(Beginning of Dataset excerpts)
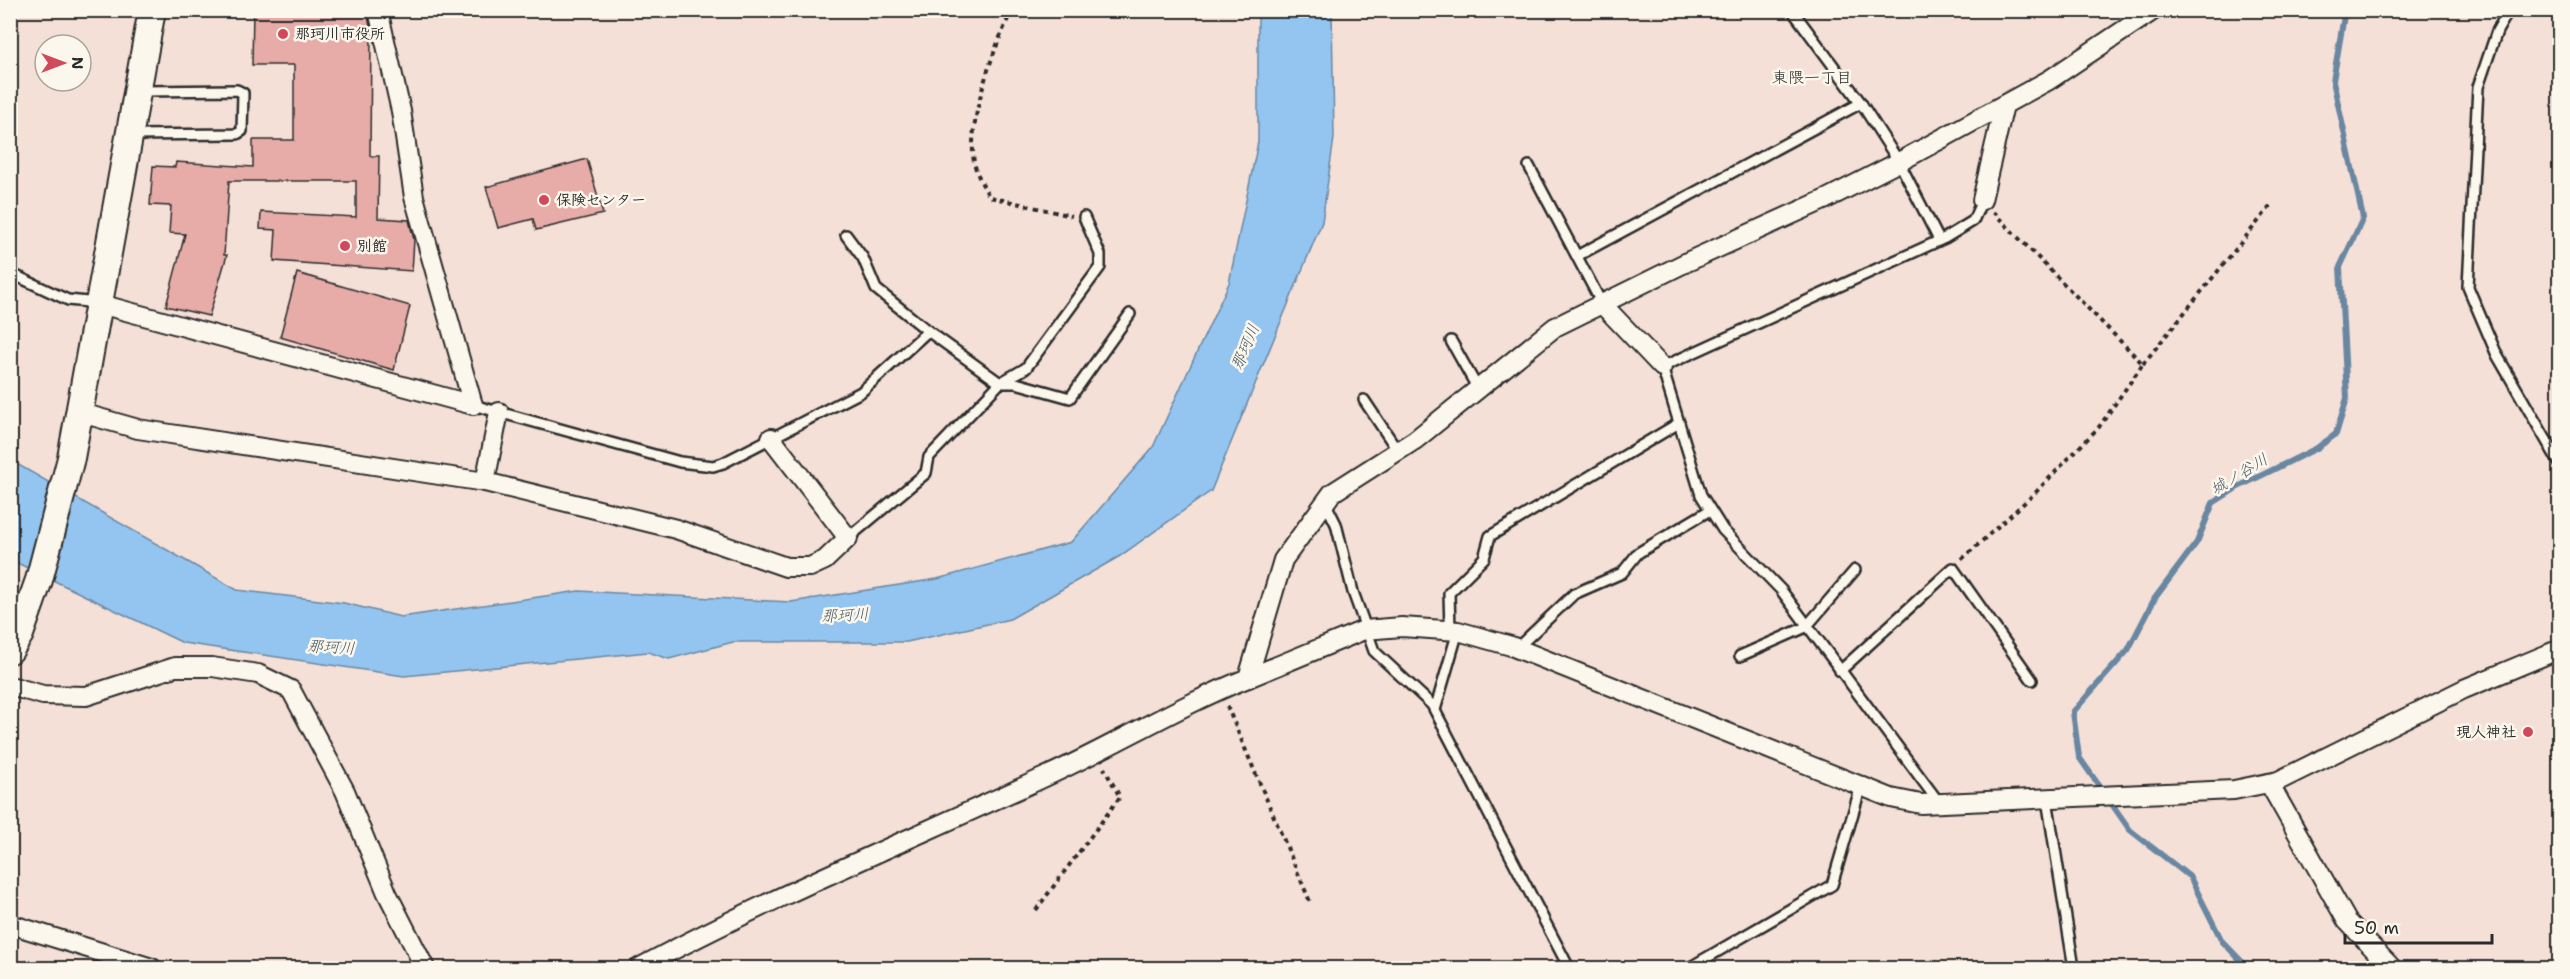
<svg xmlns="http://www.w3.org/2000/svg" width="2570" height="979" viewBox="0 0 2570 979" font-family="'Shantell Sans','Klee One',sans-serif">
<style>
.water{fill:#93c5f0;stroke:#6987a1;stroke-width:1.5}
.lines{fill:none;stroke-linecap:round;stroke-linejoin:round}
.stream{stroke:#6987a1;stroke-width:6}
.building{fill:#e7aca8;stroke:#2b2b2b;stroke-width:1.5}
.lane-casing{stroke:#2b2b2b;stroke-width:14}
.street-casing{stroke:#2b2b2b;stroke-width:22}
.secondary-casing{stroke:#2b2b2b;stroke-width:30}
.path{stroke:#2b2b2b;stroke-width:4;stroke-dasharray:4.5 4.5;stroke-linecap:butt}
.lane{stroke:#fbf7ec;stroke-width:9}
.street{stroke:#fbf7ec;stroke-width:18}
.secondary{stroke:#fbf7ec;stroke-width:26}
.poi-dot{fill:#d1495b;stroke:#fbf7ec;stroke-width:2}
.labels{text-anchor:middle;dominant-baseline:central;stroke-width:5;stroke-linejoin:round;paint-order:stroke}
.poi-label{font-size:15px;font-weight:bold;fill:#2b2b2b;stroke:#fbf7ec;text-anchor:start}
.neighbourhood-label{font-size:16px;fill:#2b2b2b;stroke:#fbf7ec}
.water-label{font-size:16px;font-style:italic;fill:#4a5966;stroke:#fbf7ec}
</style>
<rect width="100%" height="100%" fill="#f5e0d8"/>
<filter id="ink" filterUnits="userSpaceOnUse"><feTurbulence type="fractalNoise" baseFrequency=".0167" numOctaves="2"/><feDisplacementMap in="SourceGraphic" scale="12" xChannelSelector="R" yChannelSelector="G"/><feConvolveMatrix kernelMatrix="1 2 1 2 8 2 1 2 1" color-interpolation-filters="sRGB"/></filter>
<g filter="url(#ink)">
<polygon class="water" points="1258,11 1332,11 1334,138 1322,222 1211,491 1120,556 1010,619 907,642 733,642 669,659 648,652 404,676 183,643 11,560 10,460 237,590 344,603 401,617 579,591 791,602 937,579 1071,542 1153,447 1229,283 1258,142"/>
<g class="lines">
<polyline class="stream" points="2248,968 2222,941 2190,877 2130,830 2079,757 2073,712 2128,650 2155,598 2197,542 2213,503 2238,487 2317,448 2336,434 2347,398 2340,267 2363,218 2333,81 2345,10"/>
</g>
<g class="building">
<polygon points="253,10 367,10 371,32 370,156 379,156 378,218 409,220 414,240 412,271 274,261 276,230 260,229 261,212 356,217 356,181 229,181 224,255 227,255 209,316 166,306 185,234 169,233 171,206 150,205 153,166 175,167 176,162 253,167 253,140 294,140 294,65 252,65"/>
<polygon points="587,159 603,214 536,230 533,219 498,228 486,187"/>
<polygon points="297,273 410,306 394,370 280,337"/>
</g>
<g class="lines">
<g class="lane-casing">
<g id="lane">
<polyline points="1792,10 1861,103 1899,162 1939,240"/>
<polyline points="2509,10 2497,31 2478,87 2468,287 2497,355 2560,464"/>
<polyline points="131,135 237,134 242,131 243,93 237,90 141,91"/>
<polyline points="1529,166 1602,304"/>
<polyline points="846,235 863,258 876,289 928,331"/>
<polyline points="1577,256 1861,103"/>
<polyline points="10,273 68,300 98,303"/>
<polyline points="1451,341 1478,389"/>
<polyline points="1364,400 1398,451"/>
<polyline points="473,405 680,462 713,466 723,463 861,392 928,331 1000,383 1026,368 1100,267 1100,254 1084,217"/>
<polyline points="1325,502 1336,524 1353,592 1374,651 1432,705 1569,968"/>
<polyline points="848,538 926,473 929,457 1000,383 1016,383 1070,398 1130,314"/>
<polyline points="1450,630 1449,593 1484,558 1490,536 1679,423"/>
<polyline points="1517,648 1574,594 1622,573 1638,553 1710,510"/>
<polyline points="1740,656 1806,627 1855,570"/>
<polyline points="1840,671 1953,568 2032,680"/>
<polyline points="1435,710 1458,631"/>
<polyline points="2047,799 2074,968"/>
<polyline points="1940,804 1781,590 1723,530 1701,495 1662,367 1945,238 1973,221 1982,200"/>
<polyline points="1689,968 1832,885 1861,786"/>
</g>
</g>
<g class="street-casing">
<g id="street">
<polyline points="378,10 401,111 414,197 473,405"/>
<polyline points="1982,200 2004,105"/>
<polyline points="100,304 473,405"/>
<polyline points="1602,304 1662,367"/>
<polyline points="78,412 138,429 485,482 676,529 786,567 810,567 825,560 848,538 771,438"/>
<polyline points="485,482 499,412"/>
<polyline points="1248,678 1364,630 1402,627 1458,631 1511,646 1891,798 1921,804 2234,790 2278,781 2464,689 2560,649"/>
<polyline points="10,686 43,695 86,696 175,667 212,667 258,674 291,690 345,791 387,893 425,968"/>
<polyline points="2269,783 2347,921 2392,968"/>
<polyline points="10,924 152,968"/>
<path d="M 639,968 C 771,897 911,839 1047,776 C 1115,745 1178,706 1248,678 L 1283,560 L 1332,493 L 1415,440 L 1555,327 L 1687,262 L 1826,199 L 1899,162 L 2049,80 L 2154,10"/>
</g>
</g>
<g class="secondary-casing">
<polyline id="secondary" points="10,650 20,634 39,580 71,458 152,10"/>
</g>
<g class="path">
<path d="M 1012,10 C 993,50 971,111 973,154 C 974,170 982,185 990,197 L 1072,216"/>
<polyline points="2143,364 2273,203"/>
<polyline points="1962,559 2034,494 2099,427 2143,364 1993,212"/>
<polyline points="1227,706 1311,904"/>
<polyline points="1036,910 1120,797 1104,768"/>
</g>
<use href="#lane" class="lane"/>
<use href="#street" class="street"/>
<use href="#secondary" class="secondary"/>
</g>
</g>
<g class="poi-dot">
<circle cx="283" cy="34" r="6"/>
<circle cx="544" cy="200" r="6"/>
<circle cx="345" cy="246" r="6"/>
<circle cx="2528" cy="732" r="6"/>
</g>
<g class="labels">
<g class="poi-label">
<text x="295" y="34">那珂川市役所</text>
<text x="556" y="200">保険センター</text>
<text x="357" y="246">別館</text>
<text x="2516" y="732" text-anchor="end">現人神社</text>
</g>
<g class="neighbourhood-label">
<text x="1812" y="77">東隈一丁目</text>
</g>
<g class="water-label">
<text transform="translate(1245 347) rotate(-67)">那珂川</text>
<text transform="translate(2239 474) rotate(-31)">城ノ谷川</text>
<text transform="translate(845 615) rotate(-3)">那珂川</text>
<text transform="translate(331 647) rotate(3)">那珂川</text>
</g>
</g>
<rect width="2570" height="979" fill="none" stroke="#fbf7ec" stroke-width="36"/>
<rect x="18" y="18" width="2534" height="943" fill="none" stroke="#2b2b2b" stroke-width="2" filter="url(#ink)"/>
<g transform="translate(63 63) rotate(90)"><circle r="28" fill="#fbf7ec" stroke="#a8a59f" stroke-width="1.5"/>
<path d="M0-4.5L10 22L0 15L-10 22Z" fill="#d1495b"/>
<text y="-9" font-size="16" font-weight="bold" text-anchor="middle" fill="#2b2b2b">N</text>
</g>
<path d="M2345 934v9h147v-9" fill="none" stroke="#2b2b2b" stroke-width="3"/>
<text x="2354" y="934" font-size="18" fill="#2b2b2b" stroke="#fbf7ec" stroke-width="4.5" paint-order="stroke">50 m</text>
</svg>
(End of Dataset excerpts)
Task details
Filter the entries down to the lines that hold "casing". Copy those lines.

Result of this exercise
.lane-casing{stroke:#2b2b2b;stroke-width:14}
.street-casing{stroke:#2b2b2b;stroke-width:22}
.secondary-casing{stroke:#2b2b2b;stroke-width:30}
<g class="lane-casing">
<g class="street-casing">
<g class="secondary-casing">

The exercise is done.